Instructions to follow
Gather every line of the items below that contains the string "watch". Case counts when matching.

___ Material for this task ___

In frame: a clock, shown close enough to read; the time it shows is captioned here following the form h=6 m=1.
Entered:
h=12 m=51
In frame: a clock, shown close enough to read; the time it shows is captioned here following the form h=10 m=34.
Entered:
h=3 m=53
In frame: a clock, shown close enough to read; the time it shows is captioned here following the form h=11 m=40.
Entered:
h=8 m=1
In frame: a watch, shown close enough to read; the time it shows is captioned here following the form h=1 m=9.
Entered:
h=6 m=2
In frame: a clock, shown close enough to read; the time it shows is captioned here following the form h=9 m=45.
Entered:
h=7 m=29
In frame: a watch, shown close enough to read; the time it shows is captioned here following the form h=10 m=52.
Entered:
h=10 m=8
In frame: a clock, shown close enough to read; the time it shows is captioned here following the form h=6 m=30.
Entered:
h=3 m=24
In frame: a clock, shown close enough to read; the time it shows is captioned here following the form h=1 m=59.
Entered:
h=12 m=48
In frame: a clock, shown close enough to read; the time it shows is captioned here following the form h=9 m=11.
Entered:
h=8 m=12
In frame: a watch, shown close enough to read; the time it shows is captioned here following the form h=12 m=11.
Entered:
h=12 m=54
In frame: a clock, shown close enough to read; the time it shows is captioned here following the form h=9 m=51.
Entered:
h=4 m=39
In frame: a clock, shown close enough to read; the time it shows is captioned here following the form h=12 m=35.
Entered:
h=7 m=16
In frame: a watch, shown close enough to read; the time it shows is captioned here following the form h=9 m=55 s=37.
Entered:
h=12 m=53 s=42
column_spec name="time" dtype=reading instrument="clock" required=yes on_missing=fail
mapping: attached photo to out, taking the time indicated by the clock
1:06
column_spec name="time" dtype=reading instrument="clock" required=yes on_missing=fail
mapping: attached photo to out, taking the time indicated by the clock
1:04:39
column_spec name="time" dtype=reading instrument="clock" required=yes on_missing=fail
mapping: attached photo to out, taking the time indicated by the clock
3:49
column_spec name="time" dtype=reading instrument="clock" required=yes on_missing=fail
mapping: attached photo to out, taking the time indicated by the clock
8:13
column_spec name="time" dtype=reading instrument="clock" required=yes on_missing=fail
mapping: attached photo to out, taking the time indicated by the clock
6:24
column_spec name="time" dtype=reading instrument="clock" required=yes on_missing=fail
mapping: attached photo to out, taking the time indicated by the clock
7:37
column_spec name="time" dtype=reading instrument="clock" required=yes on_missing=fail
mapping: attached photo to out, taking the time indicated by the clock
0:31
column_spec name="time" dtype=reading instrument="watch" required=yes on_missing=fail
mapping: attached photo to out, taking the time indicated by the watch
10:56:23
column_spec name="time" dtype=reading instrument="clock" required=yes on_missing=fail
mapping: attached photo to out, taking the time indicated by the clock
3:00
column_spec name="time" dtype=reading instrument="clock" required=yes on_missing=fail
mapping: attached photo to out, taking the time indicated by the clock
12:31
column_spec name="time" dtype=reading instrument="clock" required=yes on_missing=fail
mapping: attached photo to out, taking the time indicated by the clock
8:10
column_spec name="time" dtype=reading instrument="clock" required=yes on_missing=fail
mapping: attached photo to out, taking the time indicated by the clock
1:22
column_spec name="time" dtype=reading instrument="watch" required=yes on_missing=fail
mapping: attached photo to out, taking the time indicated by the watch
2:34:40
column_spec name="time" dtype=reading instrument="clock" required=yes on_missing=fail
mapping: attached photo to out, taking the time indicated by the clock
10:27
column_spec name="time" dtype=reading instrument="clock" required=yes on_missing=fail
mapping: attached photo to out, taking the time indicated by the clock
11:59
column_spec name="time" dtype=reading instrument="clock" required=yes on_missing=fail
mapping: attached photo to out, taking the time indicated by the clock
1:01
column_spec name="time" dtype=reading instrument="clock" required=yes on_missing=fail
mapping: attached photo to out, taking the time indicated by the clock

___

Final result
In frame: a watch, shown close enough to read; the time it shows is captioned here following the form h=1 m=9.
In frame: a watch, shown close enough to read; the time it shows is captioned here following the form h=10 m=52.
In frame: a watch, shown close enough to read; the time it shows is captioned here following the form h=12 m=11.
In frame: a watch, shown close enough to read; the time it shows is captioned here following the form h=9 m=55 s=37.
column_spec name="time" dtype=reading instrument="watch" required=yes on_missing=fail
mapping: attached photo to out, taking the time indicated by the watch
column_spec name="time" dtype=reading instrument="watch" required=yes on_missing=fail
mapping: attached photo to out, taking the time indicated by the watch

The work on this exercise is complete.